--- Records provided Enclosed Below ---

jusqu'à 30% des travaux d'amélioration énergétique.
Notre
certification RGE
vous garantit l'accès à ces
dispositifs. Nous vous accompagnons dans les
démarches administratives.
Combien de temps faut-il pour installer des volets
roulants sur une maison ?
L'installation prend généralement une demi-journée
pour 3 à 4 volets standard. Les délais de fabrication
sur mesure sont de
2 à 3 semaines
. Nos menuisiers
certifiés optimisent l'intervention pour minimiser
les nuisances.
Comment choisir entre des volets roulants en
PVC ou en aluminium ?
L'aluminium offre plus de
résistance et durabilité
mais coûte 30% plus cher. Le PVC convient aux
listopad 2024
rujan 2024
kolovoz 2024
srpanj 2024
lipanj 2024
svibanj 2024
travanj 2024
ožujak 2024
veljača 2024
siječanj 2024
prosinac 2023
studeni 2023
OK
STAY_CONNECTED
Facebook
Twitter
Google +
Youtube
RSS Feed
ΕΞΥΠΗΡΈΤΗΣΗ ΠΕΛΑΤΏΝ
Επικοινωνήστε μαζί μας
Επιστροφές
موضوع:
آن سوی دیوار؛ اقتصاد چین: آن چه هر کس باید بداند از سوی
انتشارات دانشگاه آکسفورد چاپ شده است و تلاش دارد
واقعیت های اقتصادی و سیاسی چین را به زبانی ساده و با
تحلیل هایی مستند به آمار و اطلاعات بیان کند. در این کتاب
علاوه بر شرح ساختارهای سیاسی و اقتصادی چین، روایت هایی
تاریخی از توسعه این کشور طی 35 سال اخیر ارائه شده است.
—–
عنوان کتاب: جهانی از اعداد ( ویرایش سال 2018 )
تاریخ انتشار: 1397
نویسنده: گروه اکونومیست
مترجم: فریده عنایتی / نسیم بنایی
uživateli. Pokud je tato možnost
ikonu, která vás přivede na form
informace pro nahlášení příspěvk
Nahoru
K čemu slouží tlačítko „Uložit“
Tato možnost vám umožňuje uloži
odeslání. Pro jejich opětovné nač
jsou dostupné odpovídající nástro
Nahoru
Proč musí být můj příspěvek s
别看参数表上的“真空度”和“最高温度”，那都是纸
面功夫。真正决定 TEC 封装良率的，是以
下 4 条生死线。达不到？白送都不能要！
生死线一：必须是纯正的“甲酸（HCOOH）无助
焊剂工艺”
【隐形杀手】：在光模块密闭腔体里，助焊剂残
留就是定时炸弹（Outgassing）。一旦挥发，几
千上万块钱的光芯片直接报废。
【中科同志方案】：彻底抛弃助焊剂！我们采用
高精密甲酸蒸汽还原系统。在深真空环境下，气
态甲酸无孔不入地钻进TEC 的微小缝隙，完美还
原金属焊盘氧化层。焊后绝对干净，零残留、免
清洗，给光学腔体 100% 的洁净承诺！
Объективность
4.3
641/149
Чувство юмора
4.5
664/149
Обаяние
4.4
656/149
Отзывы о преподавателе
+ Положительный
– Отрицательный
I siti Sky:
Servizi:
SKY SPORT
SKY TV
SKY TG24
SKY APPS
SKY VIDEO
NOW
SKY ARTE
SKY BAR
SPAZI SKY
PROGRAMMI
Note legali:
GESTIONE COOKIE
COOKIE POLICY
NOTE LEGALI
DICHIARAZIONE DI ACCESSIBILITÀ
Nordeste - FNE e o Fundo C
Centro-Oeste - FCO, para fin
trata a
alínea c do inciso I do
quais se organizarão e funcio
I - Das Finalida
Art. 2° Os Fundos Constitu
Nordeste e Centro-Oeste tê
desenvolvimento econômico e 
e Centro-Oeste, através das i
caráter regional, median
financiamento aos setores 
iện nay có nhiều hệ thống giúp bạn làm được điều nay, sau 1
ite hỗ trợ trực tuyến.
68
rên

--- End of Enclosed Records provided ---

Your task –
Copy out, in full, each line above that has the word "možnost" in it.

Solution for this task –
uživateli. Pokud je tato možnost
Tato možnost vám umožňuje uloži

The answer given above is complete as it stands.